There's been talk of Facebook working on a similar service to send money over chats.
But speaking of secure messaging, Whatsapp just leveled up it's privacy standards.
And now offers end to end encryption.
It's nearly impossible for hackers or government agencies to snoop on text conversations, making What's App one of the most secure text messaging apps available.
The encryption is only for the Android version of the app.
And only for texting, not photos or videos, or group messages, but what's app will expand encryption to other features in time, as well as for Apple's iOS app.
The car pickup service Uber has been criticized for unsavory business practices.
And once again in the media spotlight for bad behavior.
A top Uber executive, Emil Michaels, was at a dinner event boasting to guest about how he wants to spend a $1 million to dig up dirt on reporters that are critical on the Uber app and to also spy on those reporters' families.
This was said openly in front of a BuzzFeed editor.
The Uber executive targeted his comments particularly against one journalist, Sarah Lacy, the editor of the Silicon Valley website Pando Daily, who has written articles calling out Uber for sexist practices.

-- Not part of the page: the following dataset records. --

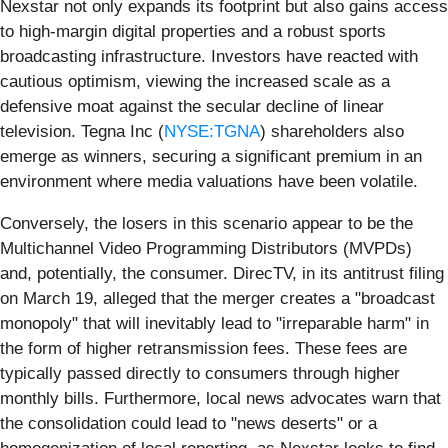
Nexstar not only expands its footprint but also gains access
to high-margin digital properties and a robust sports
broadcasting infrastructure. Investors have reacted with
cautious optimism, viewing the increased scale as a
defensive moat against the secular decline of linear
television. Tegna Inc (
NYSE:TGNA
) shareholders also
emerge as winners, securing a significant premium in an
environment where media valuations have been volatile.
Conversely, the losers in this scenario appear to be the
Multichannel Video Programming Distributors (MVPDs)
and, potentially, the consumer. DirecTV, in its antitrust filing
on March 19, alleged that the merger creates a "broadcast
monopoly" that will inevitably lead to "irreparable harm" in
the form of higher retransmission fees. These fees are
typically passed directly to consumers through higher
monthly bills. Furthermore, local news advocates warn that
the consolidation could lead to "news deserts" or a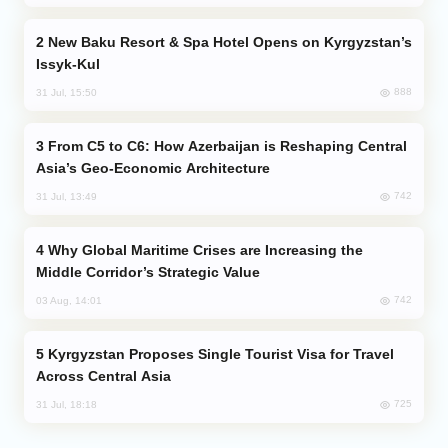
New Baku Resort & Spa Hotel Opens on Kyrgyzstan’s
Issyk-Kul
888
31 Jul, 15:50
From C5 to C6: How Azerbaijan is Reshaping Central
Asia’s Geo-Economic Architecture
742
31 Jul, 13:49
Why Global Maritime Crises are Increasing the
Middle Corridor’s Strategic Value
742
03 Aug, 14:01
Kyrgyzstan Proposes Single Tourist Visa for Travel
Across Central Asia
725
31 Jul, 18:18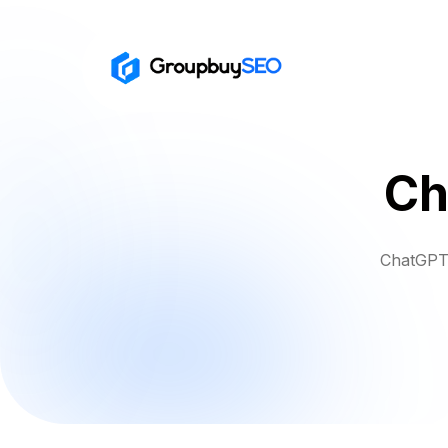
Ch
ChatGPT 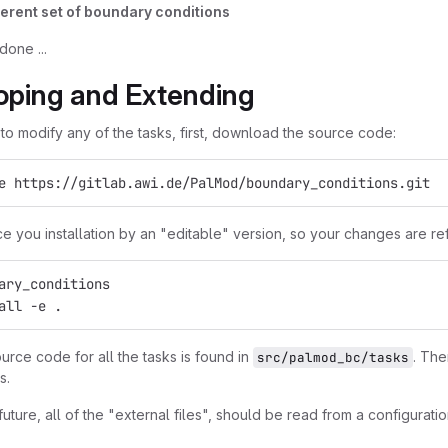
ferent set of boundary conditions
 done ...
oping and Extending
 to modify any of the tasks, first, download the source code:
e https://gitlab.awi.de/PalMod/boundary_conditions.git
ce you installation by an "editable" version, so your changes are 
ary_conditions
all -e .
urce code for all the tasks is found in
. The
src/palmod_bc/tasks
s.
 future, all of the "external files", should be read from a configuration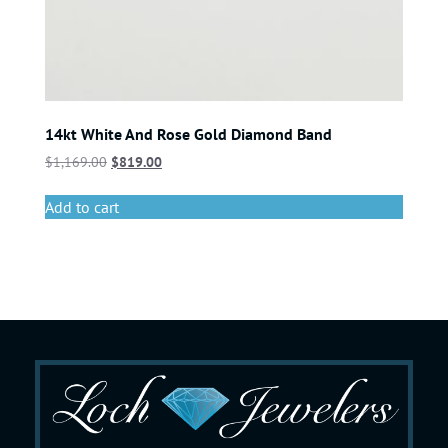
14kt White And Rose Gold Diamond Band
$
1,169.00
$
819.00
Add to cart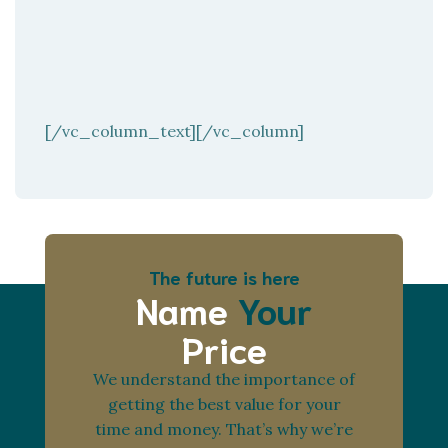
[/vc_column_text][/vc_column]
The future is here
Name
Your
Price
We understand the importance of
getting the best value for your
time and money. That’s why we’re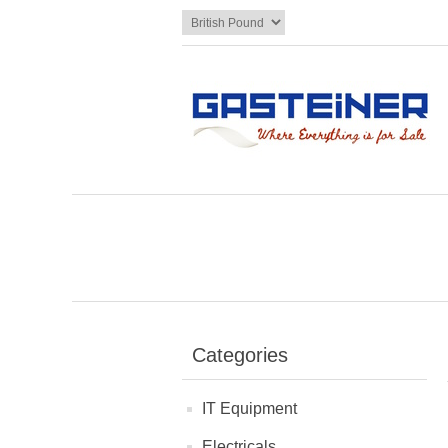
Categories
IT Equipment
Electricals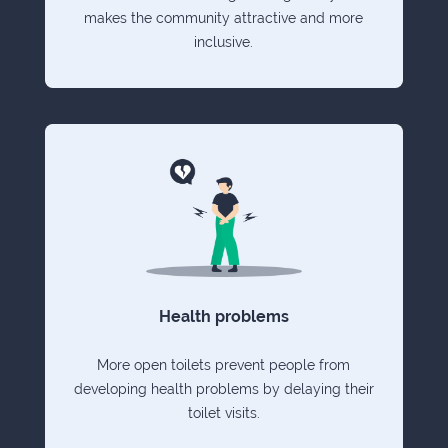
makes the community attractive and more
inclusive.
Health problems
More open toilets prevent people from
developing health problems by delaying their
toilet visits.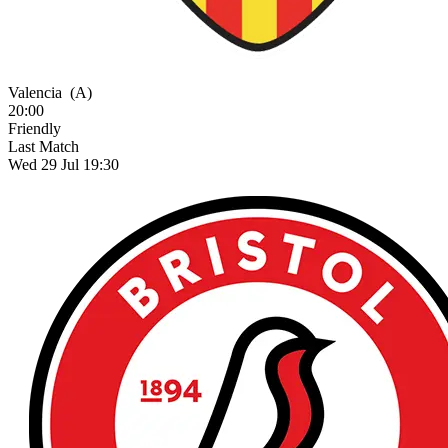
Valencia
(A)
20:00
Friendly
Last Match
Wed 29 Jul 19:30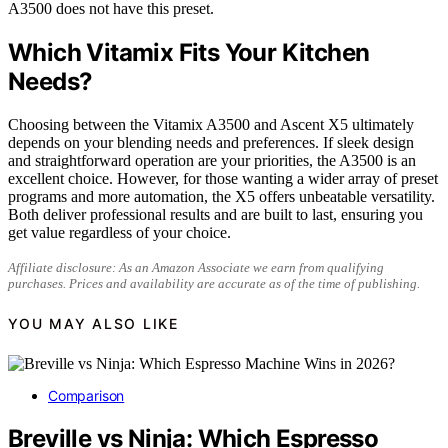
A3500 does not have this preset.
Which Vitamix Fits Your Kitchen
Needs?
Choosing between the Vitamix A3500 and Ascent X5 ultimately
depends on your blending needs and preferences. If sleek design
and straightforward operation are your priorities, the A3500 is an
excellent choice. However, for those wanting a wider array of preset
programs and more automation, the X5 offers unbeatable versatility.
Both deliver professional results and are built to last, ensuring you
get value regardless of your choice.
Affiliate disclosure: As an Amazon Associate we earn from qualifying
purchases. Prices and availability are accurate as of the time of publishing.
YOU MAY ALSO LIKE
Comparison
Breville vs Ninja: Which Espresso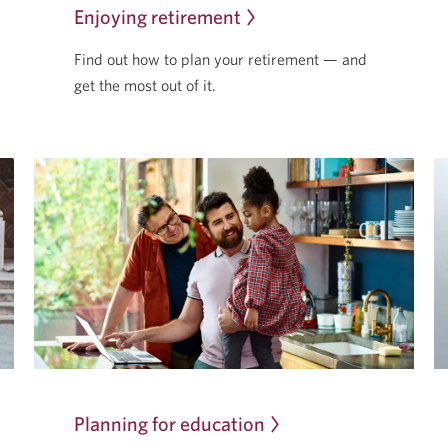
Enjoying retirement
Find out how to plan your retirement — and
get the most
out of it.
Planning for education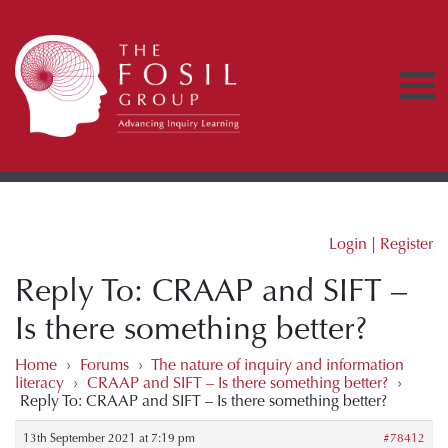
Login
|
Register
Reply To: CRAAP and SIFT –
Is there something better?
Home
›
Forums
›
The nature of inquiry and information
literacy
›
CRAAP and SIFT – Is there something better?
›
Reply To: CRAAP and SIFT – Is there something better?
13th September 2021 at 7:19 pm
#78412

After the story came out, the Uber executive apologized, but this is yet another example of Uber's leaders acting like bullies.
It's been reported that Uber staff plays dirty by its hacking competing car pickup apps like Lift and Get by flooding these apps with fake orders and cancelling the rides.
And Uber continues to grow and expand new partnerships with all of this.
Uber just made a deal with Spotify to let riders stream the music service to the car stereo.
That's your tech news update.
And there's always more at CNET.com.
From our studios in New York, I'm Bridget Carey.